Oh wait... that's that "other" religion.
But anyway, being a saint is definitely cool, and unlike people with unsaintlike names, "James" lends itself well to this position. I mean, there already IS a Saint James, so I could be Saint James the Second, fulfilling two dreams I have: one, becoming a saint, and two, having "the" in my name. Saint James definitely has a ring to it, unlike – say – Saint Ralph or Saint Bubba.
So what do I need to do to become a saint?
First, I need to be dead.
This is not the most attractive condition, but my instincts tell me that there might be some work-around to deal with this problem. In any case, I should take steps to clear the other hurdles first, so that a good case can be made on my behalf, and I too can be on the fast track to sainthood.
I even like the words "fast track". I am so ready for this!
What else do I need?
Apparently I need to demonstrate a "heroic life" in the here and now.
Well! I separate my garbage religiously into the many categories we have here in Seiro Town.
You think it's easy? We have to separate: plastics, styrofoam trays, glass, cans (washed), milk cartons (cut open and expanded), PET bottles, burnable trash, nonburnable stuff, batteries, big items, and compost (drained of liquids).
I think globally but act locally.
I ask you, did you ever see the Pope separating his garbage?
No!
Popes are too busy acting globally, cleaning up after their pedophile priests to dirty their hands with the nitty gritty of local existence.

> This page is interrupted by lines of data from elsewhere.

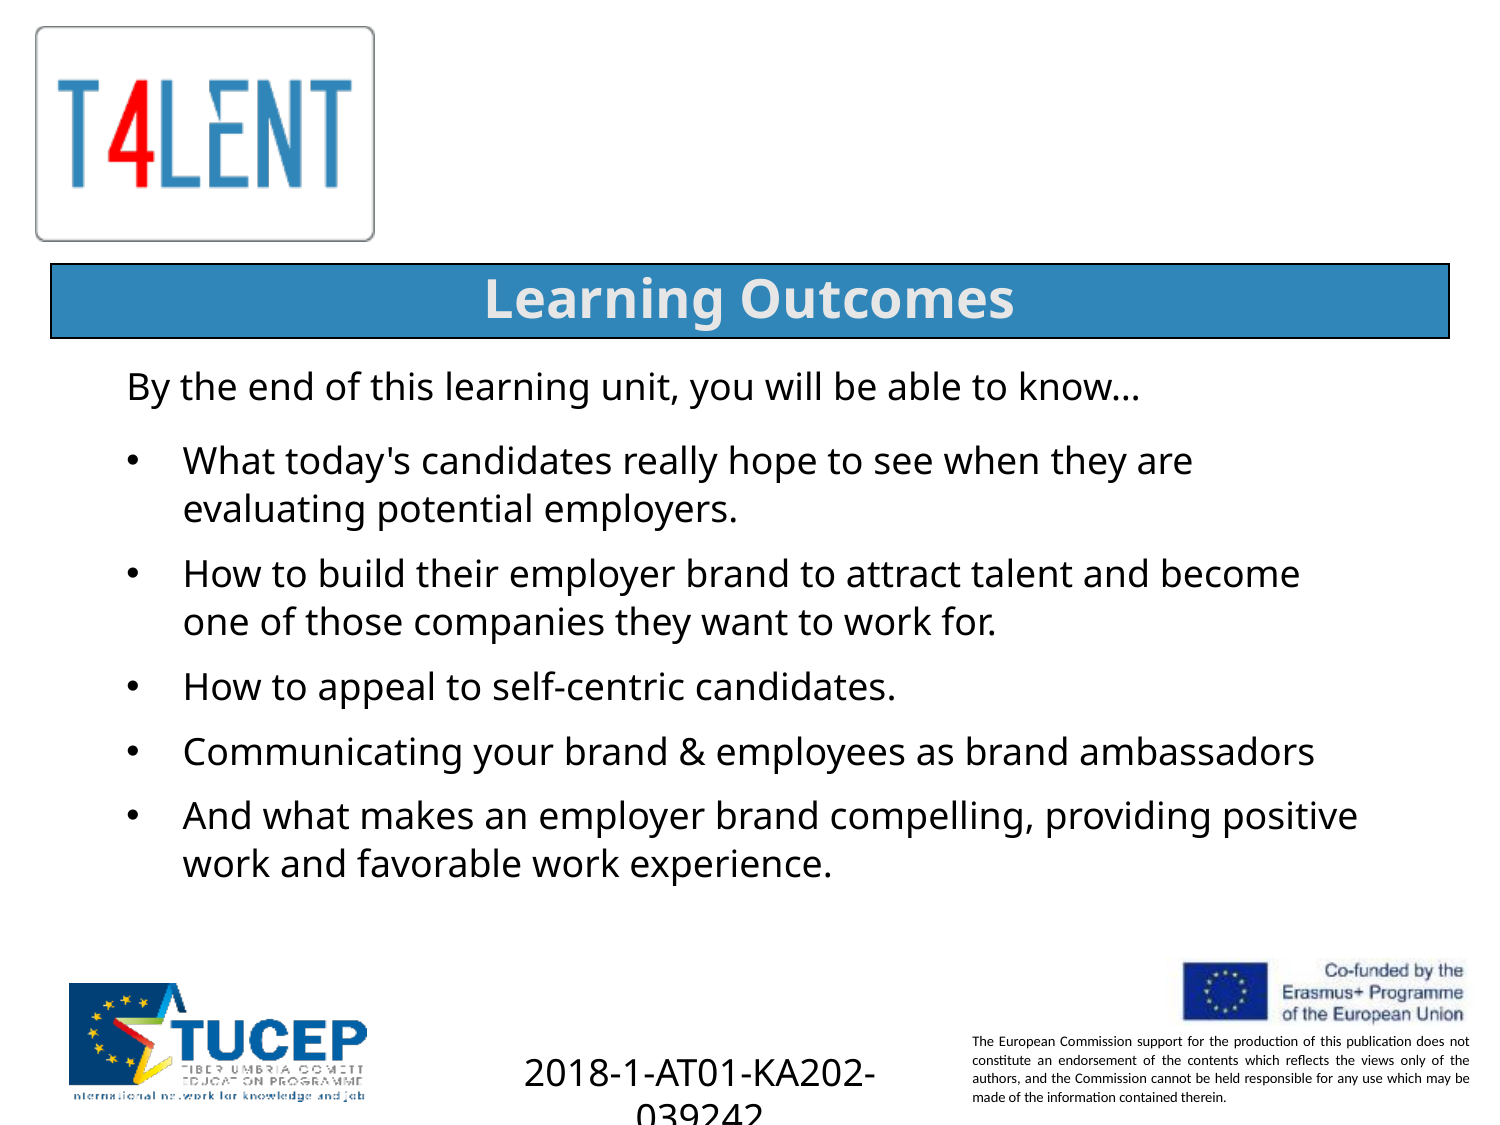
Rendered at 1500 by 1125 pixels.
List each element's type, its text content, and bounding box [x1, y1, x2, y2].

text_box 2018-1-AT01-KA202-039242 [454, 1040, 946, 1125]
picture [35, 26, 375, 242]
subtitle By the end of this learning unit, you will be able to know… [111, 352, 1417, 440]
picture [1166, 958, 1478, 1026]
text_box What today's candidates really hope to see when they are evaluating potential employers. How to build their employer brand to attract talent and become one of those companies they want to work for. How to appeal to self-centric candidates. Communicating your brand & employees as brand ambassadors And what makes an employer brand compelling, providing positive work and favorable work experience. [111, 440, 1389, 893]
title Learning Outcomes [51, 264, 1449, 339]
picture [68, 983, 368, 1102]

Think about religious figures, Jesus for example. He seemed like the "separate-his-garbage" type of guy, certainly more than the "wear-fancy-dresses-and-live-in-the-Vatican" sort. So who is more heroic?
I am betting on me.
What else do I need to become a saint? Some miracles (at least two) need to be attributed to me.
That's a snap! As any of my teachers in high school will testify, it was an absolute MIRACLE that I graduated. One of my teachers, a Mr. F, who stamped my test paper with his hand dipped in red ink, will – I am sure – be willing to sign an affidavit to the miraculousness of my graduation.
In addition, there are a number of professors in the colleges (yes, plural) that I went to, who would also be happy to testify that it was indeed a MIRACLE that I graduated from college as well.
So, heroic life?
Check!
Two miracles?
Check!
What else do I need?
I only need a recommendation.
I am counting on all of you out there in readership land to send in the appropriate cards and letters when the time comes.
Saint James II. I like the sound of that. Indeed, since the Vatican is waiving the usual 5-year waiting period after death for Pope John Paul II, maybe we can get them to waive the death requirement too!
So repeat after me, "Santo Subito! Santo Subito! Santo Subito! "
Maybe I can be on the super fast track and get it before I die! If I do, I will remember all of you and bless you so that you too can get some benefits in the afterlife too! We can all get the cushier towels in the spa together!